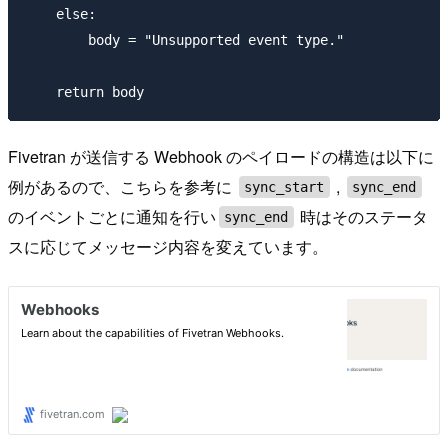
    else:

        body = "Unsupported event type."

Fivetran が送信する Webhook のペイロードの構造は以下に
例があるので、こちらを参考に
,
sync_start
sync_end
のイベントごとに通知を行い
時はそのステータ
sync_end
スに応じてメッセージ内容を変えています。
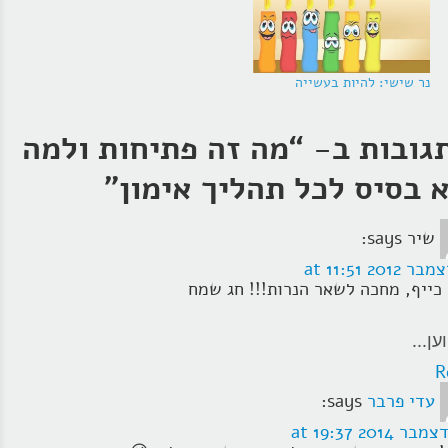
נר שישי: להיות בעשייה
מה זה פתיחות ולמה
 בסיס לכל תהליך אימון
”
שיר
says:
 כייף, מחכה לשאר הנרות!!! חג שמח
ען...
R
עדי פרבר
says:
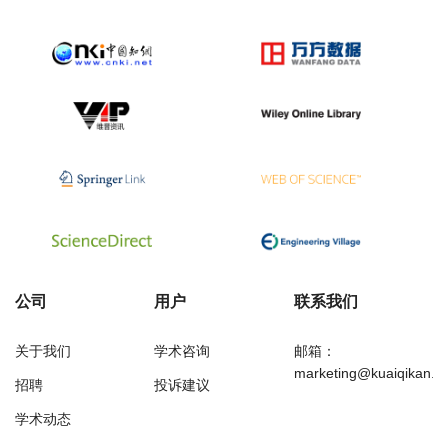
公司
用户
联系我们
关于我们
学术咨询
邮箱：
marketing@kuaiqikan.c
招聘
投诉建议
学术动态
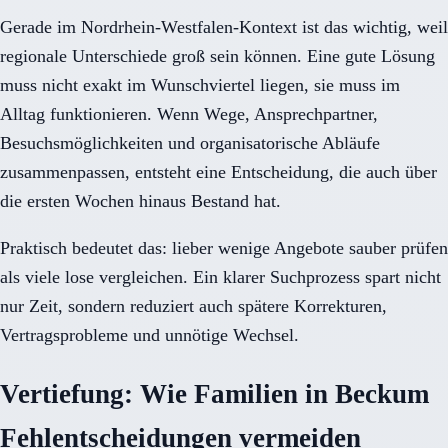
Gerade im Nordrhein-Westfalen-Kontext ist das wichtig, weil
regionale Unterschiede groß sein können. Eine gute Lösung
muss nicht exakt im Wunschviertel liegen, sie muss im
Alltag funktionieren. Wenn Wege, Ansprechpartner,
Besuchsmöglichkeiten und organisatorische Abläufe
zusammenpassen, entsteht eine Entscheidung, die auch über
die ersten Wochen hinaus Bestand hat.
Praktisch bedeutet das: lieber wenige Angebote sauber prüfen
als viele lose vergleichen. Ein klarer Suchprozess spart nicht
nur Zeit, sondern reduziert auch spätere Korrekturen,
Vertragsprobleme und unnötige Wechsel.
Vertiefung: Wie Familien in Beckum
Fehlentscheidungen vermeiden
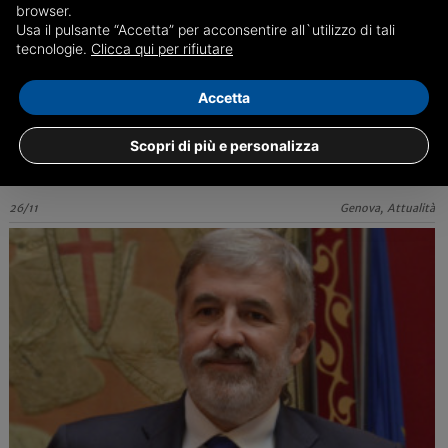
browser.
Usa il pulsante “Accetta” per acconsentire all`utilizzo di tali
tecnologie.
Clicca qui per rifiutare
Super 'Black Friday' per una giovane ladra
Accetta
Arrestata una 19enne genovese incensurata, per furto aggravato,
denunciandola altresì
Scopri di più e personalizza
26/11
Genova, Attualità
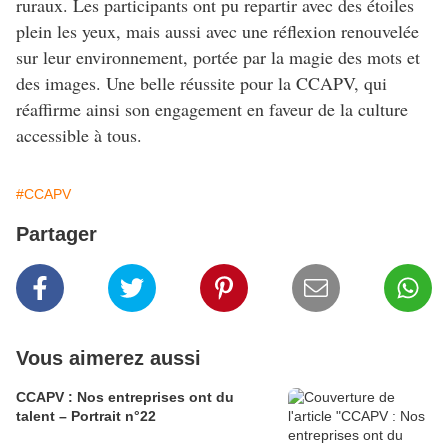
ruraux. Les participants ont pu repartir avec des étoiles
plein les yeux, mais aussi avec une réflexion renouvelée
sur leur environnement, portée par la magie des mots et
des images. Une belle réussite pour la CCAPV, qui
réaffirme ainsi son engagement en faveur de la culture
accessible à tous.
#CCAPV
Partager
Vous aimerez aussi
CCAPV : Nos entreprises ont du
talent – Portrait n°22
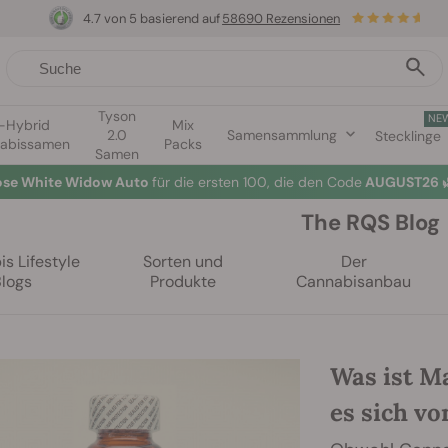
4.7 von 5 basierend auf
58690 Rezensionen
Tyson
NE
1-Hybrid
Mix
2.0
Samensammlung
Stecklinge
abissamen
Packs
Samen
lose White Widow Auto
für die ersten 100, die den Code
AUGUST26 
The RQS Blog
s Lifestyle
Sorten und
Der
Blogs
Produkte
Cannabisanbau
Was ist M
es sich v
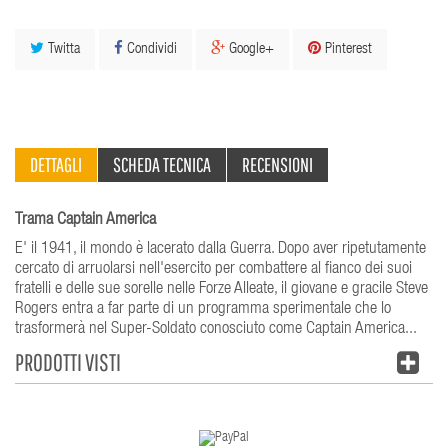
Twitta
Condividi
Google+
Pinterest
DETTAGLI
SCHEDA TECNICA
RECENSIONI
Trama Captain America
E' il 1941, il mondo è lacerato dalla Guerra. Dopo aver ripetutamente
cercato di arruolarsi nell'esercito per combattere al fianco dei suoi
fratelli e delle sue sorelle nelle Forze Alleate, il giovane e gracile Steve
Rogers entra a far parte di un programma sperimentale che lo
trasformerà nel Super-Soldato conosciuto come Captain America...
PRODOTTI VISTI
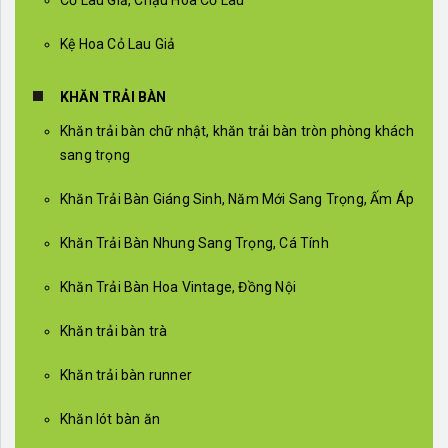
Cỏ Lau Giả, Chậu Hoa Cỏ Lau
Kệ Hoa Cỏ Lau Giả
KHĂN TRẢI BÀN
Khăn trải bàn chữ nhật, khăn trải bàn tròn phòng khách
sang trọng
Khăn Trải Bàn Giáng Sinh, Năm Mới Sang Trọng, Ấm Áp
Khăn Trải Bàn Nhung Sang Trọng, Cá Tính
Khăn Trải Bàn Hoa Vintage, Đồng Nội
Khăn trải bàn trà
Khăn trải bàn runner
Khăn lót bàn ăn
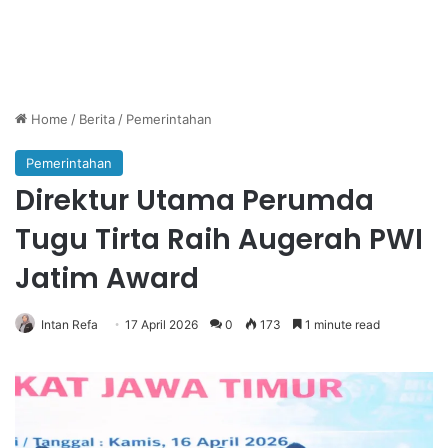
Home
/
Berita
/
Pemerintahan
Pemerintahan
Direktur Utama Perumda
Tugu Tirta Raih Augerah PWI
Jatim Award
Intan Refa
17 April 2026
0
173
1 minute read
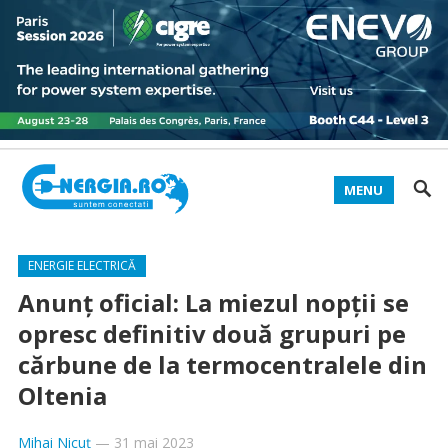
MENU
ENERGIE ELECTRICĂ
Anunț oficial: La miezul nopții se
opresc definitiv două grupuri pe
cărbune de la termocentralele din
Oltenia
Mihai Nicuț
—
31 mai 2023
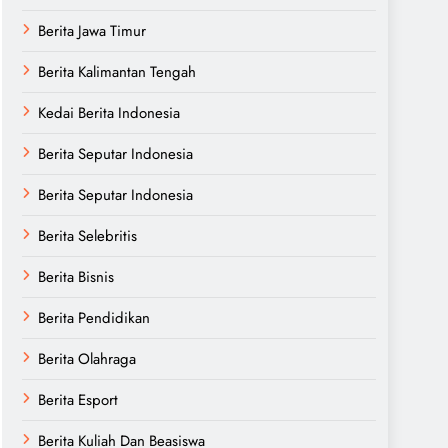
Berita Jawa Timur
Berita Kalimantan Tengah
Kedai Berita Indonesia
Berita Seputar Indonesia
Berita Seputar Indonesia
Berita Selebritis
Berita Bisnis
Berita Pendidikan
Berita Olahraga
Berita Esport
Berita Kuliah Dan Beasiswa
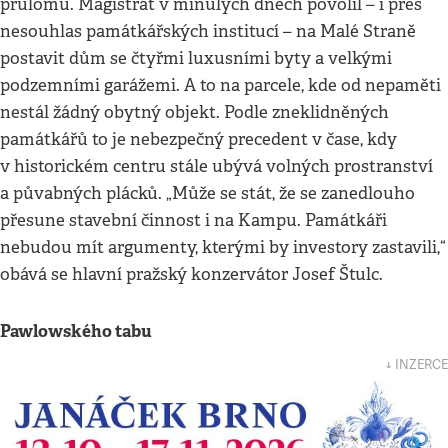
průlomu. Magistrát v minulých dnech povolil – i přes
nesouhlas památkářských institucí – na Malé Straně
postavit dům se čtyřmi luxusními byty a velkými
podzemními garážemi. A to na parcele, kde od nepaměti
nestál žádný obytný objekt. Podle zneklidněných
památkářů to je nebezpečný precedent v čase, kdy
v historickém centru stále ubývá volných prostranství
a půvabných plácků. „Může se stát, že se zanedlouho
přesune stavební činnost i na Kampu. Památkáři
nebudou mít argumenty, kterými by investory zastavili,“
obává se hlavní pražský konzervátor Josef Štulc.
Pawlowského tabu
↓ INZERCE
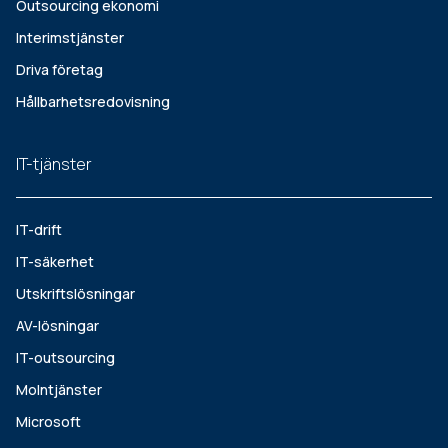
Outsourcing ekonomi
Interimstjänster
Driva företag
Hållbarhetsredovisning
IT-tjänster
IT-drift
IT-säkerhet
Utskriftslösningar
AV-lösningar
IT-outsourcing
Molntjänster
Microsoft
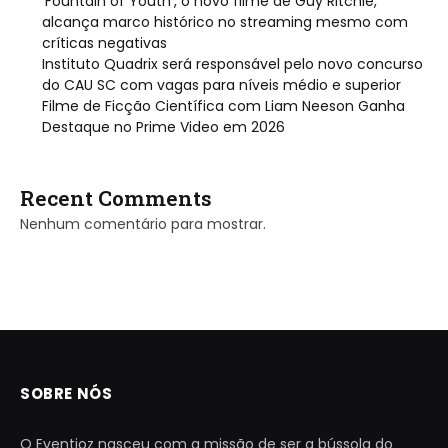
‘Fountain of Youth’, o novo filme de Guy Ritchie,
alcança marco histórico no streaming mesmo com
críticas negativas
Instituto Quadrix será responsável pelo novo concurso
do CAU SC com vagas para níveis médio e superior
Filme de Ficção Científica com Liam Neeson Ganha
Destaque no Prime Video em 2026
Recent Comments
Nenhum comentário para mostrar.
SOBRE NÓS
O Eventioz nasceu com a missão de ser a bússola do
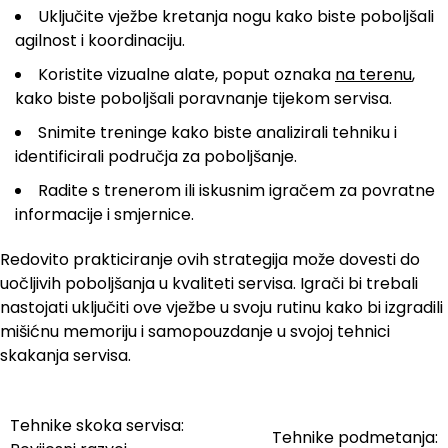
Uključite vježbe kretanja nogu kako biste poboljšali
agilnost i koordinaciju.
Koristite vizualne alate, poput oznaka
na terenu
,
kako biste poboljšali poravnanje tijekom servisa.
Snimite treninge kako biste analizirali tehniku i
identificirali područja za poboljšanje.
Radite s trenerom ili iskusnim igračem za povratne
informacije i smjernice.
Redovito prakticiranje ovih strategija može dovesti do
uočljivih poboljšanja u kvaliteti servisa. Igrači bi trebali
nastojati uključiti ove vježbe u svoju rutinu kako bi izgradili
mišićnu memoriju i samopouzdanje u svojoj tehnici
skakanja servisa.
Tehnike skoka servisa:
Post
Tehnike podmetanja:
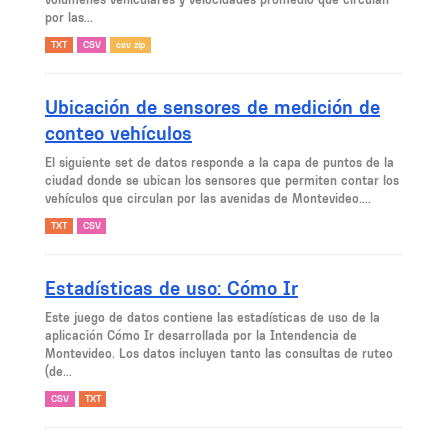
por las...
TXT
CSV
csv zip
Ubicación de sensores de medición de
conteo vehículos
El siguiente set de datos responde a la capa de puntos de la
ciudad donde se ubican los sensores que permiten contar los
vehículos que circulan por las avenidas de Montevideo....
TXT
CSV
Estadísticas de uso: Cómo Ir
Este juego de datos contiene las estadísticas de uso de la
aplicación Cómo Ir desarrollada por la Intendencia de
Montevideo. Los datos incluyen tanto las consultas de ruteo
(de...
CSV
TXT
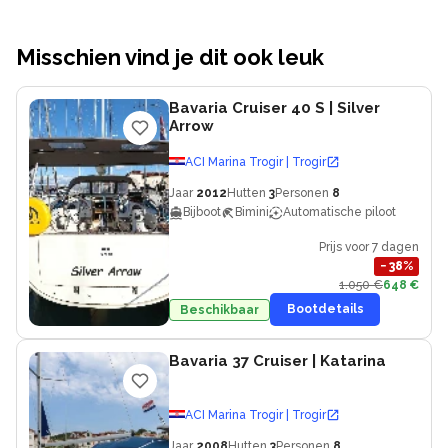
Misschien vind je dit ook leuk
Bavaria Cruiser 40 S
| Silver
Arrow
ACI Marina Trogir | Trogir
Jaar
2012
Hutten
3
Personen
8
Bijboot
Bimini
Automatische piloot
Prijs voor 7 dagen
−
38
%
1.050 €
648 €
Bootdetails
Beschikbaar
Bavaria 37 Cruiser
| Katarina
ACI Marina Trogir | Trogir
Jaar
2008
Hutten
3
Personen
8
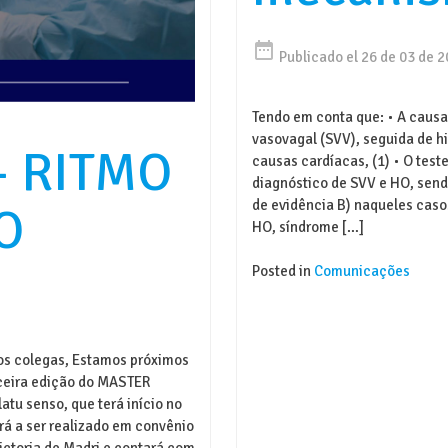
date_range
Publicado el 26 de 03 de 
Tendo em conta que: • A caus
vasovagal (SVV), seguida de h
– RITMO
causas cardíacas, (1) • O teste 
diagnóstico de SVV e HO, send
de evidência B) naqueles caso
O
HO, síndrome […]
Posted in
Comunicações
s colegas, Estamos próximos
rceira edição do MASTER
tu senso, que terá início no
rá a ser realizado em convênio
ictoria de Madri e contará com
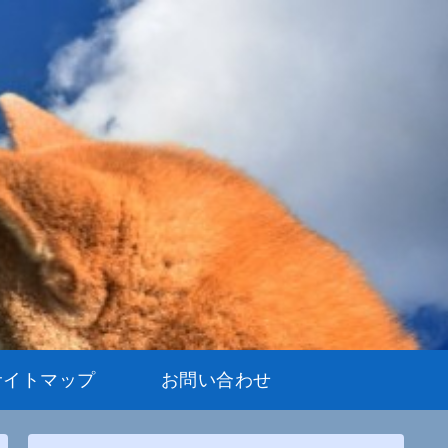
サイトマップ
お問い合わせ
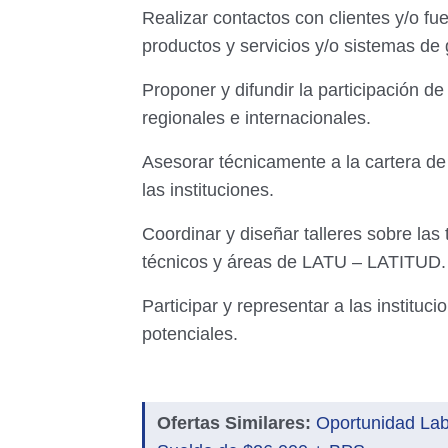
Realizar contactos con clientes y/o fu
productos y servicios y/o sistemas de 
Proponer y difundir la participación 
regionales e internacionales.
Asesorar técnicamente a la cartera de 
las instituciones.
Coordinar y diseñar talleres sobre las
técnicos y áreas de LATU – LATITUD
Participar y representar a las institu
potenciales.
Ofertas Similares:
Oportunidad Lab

________________

Filter the entries above and return only the lines holding "biste".

### Exercise output
Uključite vježbe kretanja nogu kako biste poboljšali
kako biste poboljšali poravnanje tijekom servisa.
Snimite treninge kako biste analizirali tehniku i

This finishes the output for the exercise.